_INFORMATION SUPPLIED_.
┌────────

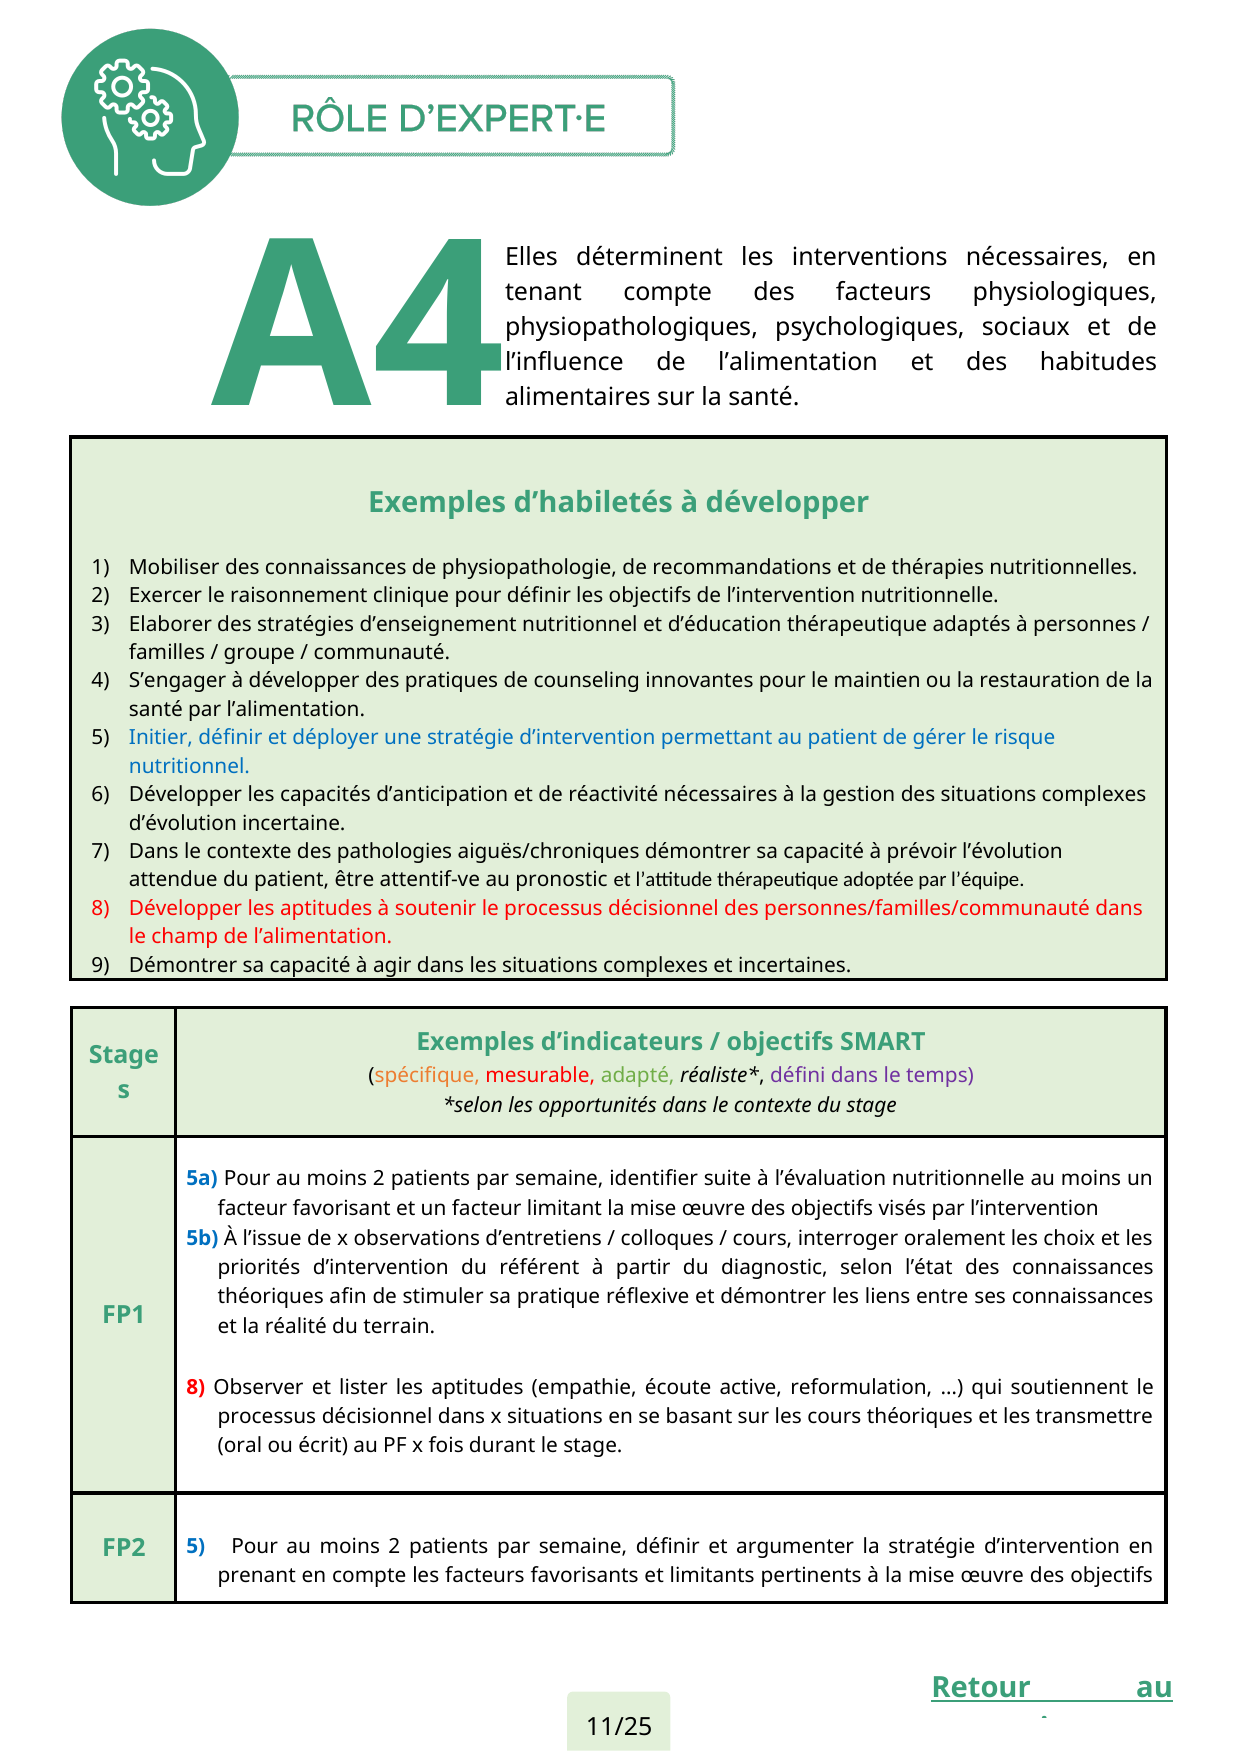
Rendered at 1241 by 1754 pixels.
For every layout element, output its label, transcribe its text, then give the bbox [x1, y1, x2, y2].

└────────
┌────────

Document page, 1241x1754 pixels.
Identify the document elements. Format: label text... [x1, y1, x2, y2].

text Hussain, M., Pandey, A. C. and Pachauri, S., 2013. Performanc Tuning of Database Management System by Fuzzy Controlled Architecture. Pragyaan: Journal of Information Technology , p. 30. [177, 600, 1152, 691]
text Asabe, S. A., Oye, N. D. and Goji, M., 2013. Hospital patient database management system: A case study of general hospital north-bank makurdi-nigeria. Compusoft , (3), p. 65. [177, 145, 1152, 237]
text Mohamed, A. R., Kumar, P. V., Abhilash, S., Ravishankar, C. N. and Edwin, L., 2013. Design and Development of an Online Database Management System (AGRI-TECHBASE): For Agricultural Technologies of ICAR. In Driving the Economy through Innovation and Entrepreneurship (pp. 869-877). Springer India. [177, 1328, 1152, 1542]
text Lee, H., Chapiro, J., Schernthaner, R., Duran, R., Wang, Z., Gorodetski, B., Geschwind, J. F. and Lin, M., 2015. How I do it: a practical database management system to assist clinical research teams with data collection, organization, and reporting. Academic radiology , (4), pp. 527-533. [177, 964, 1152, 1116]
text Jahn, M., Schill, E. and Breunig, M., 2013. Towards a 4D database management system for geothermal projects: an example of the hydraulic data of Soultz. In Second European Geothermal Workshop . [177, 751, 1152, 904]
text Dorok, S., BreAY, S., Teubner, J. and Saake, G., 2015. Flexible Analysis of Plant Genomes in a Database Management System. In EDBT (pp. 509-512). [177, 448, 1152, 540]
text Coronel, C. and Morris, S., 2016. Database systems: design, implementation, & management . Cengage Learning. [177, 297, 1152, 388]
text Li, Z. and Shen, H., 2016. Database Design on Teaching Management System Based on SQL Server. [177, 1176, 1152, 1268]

└────────
┌────────

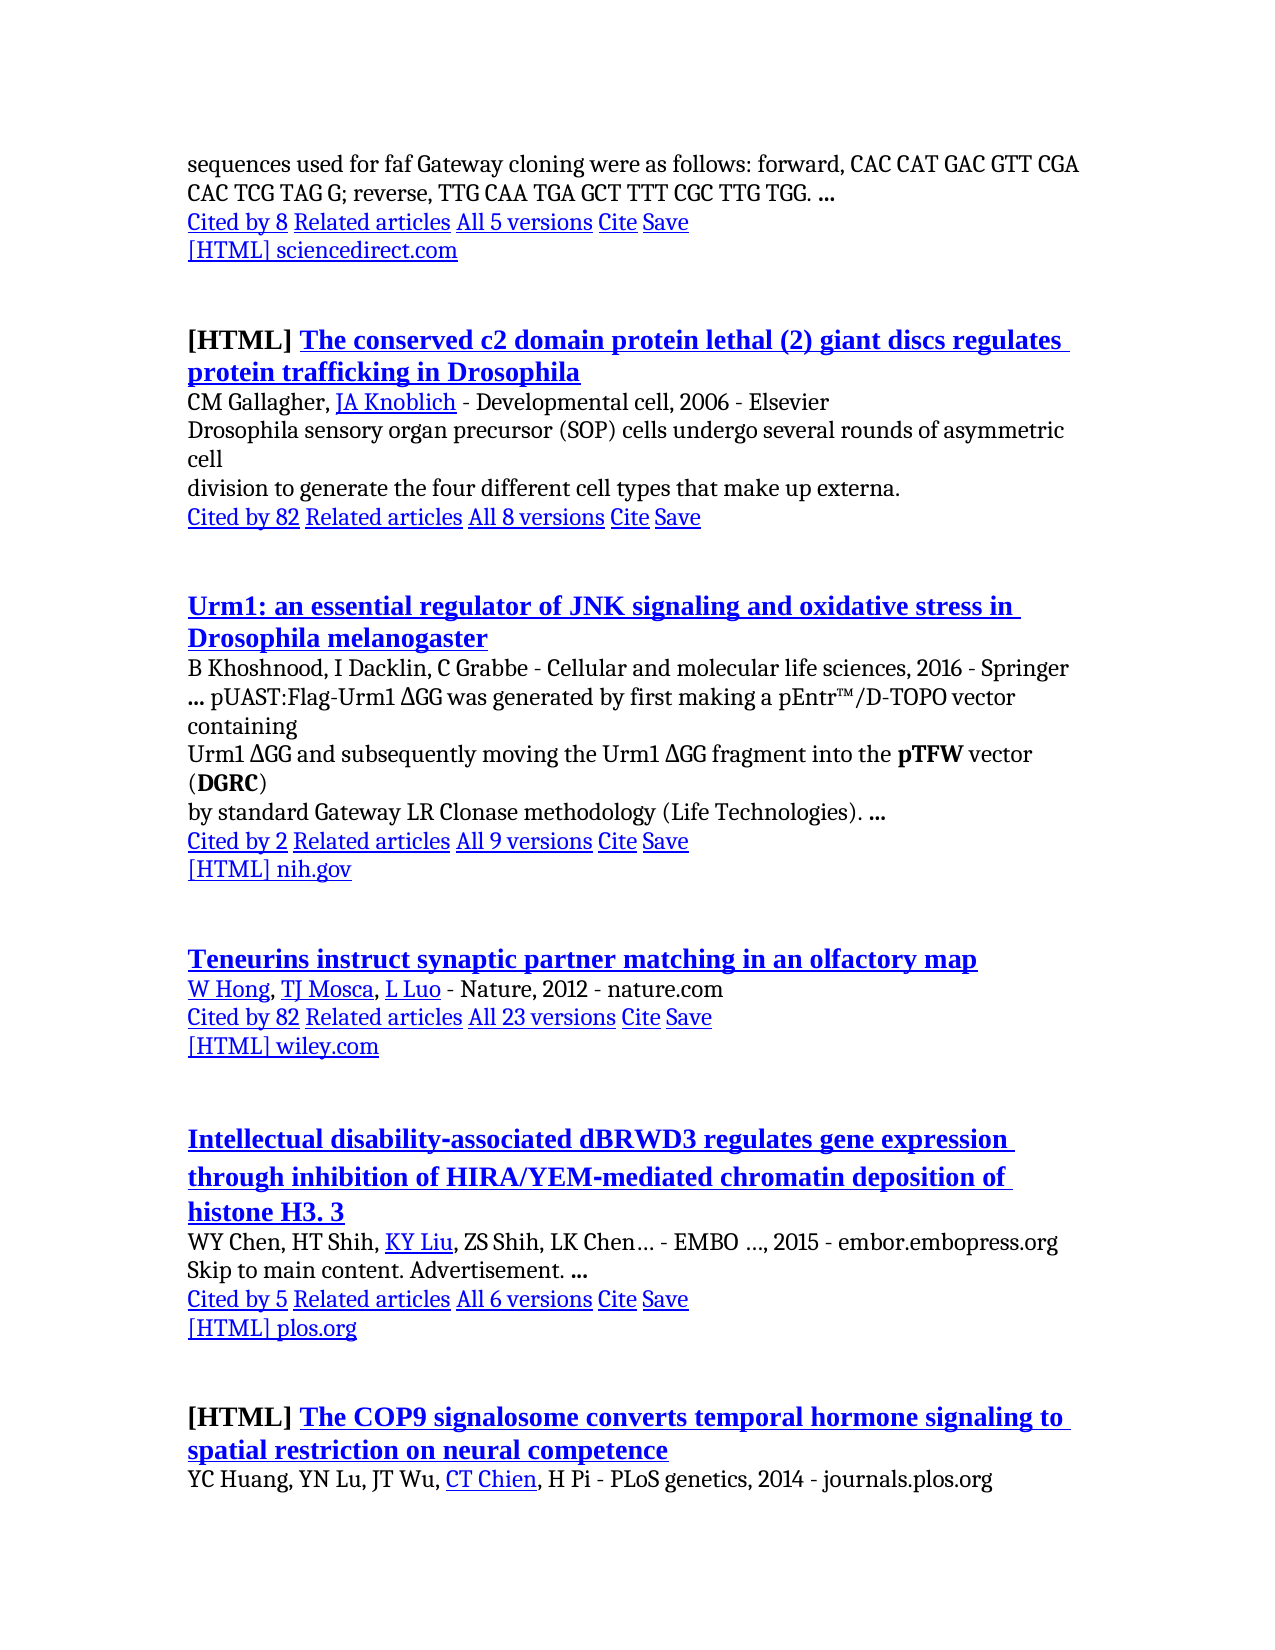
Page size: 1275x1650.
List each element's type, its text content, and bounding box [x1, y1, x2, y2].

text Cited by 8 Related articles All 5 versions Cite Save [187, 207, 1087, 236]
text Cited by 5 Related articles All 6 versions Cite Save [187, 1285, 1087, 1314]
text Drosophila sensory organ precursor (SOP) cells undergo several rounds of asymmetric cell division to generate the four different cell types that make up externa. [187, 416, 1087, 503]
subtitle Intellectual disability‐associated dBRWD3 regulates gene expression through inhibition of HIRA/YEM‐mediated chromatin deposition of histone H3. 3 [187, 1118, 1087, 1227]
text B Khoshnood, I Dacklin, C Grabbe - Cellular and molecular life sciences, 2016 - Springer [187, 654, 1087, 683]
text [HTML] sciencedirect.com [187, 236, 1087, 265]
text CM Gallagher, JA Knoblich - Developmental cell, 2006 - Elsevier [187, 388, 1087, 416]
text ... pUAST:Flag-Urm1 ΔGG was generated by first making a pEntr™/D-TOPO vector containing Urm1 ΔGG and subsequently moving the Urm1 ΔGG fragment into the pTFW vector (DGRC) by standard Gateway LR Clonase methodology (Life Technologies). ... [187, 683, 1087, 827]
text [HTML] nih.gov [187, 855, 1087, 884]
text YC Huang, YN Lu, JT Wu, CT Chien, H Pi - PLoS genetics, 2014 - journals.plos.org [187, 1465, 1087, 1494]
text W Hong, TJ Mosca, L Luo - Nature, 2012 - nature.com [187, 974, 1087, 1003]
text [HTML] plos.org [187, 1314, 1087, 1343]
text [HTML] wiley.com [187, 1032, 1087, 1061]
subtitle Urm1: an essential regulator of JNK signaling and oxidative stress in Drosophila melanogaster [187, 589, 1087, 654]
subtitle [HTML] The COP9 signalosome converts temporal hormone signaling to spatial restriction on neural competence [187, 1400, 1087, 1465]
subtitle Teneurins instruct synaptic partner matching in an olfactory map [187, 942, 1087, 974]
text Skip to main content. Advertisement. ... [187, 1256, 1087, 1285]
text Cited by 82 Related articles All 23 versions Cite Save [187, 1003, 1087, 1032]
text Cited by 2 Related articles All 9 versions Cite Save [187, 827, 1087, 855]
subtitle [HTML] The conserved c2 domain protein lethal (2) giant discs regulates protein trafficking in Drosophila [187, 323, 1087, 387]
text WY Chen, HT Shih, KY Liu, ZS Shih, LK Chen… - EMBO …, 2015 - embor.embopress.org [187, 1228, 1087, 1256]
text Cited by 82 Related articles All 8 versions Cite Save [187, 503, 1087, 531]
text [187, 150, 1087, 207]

└────────

_ACTION ITEM_.
What is needed is every line from the data above that includes the string "pixels", copied out.

_RESULT OF THIS EXERCISE_.
Rendered at 1241 by 1754 pixels.
Document page, 1241x1754 pixels.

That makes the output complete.